* **Your objective**: Only the line with "益。 3. 本公司利用您的個人資料期間為" and the lines after it, to the end of the data, should appear in the answer, each reproduced exactly.

* **Task input**:
·····

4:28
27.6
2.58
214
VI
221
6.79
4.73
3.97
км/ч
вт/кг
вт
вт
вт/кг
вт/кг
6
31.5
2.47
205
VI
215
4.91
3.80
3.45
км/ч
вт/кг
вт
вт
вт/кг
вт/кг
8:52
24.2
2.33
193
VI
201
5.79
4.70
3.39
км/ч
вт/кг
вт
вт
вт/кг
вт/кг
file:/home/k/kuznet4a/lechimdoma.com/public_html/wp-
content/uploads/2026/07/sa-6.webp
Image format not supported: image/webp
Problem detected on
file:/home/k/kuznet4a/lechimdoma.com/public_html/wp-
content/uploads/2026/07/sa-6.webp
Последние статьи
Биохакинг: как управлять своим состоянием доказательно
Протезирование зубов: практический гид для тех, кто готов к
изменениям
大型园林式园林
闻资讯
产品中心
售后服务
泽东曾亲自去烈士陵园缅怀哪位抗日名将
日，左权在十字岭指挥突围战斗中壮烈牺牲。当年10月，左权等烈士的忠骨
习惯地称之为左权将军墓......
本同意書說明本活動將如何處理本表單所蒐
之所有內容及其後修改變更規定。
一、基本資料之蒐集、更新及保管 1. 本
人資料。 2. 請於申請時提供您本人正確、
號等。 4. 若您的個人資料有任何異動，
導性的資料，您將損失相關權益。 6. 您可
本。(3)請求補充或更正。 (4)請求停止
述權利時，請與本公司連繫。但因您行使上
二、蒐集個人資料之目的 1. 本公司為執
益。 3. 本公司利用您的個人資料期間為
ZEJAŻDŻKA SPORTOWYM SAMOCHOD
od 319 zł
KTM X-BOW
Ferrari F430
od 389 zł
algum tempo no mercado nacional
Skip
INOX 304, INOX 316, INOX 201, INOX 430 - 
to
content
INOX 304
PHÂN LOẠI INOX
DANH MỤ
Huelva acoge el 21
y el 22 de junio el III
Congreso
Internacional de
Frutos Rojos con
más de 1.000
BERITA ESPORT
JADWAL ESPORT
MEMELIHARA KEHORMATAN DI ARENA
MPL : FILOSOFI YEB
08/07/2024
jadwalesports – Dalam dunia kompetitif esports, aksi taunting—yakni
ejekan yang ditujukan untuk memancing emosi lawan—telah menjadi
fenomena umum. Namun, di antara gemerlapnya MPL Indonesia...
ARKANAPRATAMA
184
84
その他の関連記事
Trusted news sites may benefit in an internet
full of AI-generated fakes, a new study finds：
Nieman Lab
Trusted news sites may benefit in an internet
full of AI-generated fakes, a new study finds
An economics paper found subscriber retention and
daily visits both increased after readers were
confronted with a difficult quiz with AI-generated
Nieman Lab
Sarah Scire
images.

·····

* **Completed task**:
益。 3. 本公司利用您的個人資料期間為
ZEJAŻDŻKA SPORTOWYM SAMOCHOD
od 319 zł
KTM X-BOW
Ferrari F430
od 389 zł
algum tempo no mercado nacional
Skip
INOX 304, INOX 316, INOX 201, INOX 430 - 
to
content
INOX 304
PHÂN LOẠI INOX
DANH MỤ
Huelva acoge el 21
y el 22 de junio el III
Congreso
Internacional de
Frutos Rojos con
más de 1.000
BERITA ESPORT
JADWAL ESPORT
MEMELIHARA KEHORMATAN DI ARENA
MPL : FILOSOFI YEB
08/07/2024
jadwalesports – Dalam dunia kompetitif esports, aksi taunting—yakni
ejekan yang ditujukan untuk memancing emosi lawan—telah menjadi
fenomena umum. Namun, di antara gemerlapnya MPL Indonesia...
ARKANAPRATAMA
184
84
その他の関連記事
Trusted news sites may benefit in an internet
full of AI-generated fakes, a new study finds：
Nieman Lab
Trusted news sites may benefit in an internet
full of AI-generated fakes, a new study finds
An economics paper found subscriber retention and
daily visits both increased after readers were
confronted with a difficult quiz with AI-generated
Nieman Lab
Sarah Scire
images.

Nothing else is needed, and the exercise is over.